Wednesday, January 28, 2004

Reality Hammer: The "sensible center" flexes its muscle

John Kerry wins in New Hampshire, and he did it by carrying the "sensible center".

This continues a trend that should worry the Bush camp. The more centrist the Democrat candidate appears, the more easily the Democrats can siphon away moderates and independents who fall for the liberal myths of a "jobless" recovery and "illegal" war in Iraq.

As I predicted, though, Howard Dean carried a strong minority of liberal/hate Bush voters who will push the Democrats to the left at every opportunity. At this point it appears that Dean may simply be planning on carrying enough delegates to push through extremist planks for the party platform. He will not be campaiging seriously in either South Carolina or Missouri and will instead focus on two smaller states: Arizona and New Mexico.

There isn't much point for Lieberman to carry on past today. He will probably drop out before the week ends. Clark will apparently hope for a miracle in the southern state primaries. He failed badly in New Hampshire, after neglecting Iowa in the hopes of placing first or second today.

John Edwards was disappointing, but is pointing to lowered expectations as a reason to be upbeat. His real tests come in the south, which are supposed to be "his" territory.

What is interesting in this pespective is Brett Kottmann's take on the winning strategy to be 'sensible center'. In my mind, that has been the domain of Sen. Joseph Lieberman all along. Gov. Dean has been so far to the Left he's miles from the center (despite the NRA votes he claims to count on). That meant Sen. John Kerry had to swing further to the Left than he had been all along (and thus his sudden realization he was against the war, despite his impassioned speech on the floor in October '02).

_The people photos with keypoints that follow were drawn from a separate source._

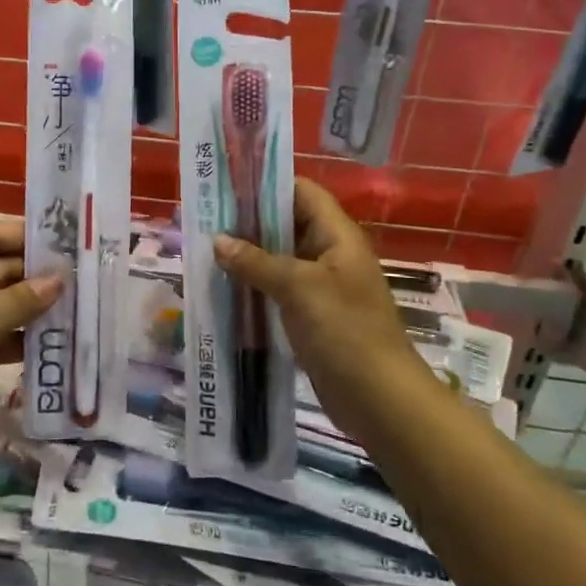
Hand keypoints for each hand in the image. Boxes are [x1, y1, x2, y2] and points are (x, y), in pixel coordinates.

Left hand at [0, 219, 60, 412]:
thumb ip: (20, 297)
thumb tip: (60, 278)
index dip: (21, 235)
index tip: (64, 238)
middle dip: (35, 274)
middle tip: (81, 275)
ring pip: (2, 306)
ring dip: (34, 307)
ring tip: (78, 305)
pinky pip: (0, 337)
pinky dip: (24, 338)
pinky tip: (57, 340)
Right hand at [214, 179, 420, 424]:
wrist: (381, 400)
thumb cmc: (346, 332)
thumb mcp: (299, 288)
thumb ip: (256, 262)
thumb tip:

Gen. Clark is still reminding folks he was the general, and Sen. Kerry was only a lieutenant. Sen Edwards is happy to be in 4th place in NH... he's still alive, but there are plenty of other northern states to go.

The rest of the pack is so far out of the race it doesn't matter how far Left they lean.

Sen. Lieberman has dared to address teacher union groups on the benefits of school vouchers, and of all the presidential challengers, his view on the tax cuts is the most centrist (even if it is still a myopic view).

So in my view, Mr. Kottmann's assessment of Sen. Kerry's success was based on his 'centrist' views misses the mark. After all, isn't the time honored chestnut still valid: "Run toward the {Right|LEft} to win the nomination, run toward the Center to get elected"?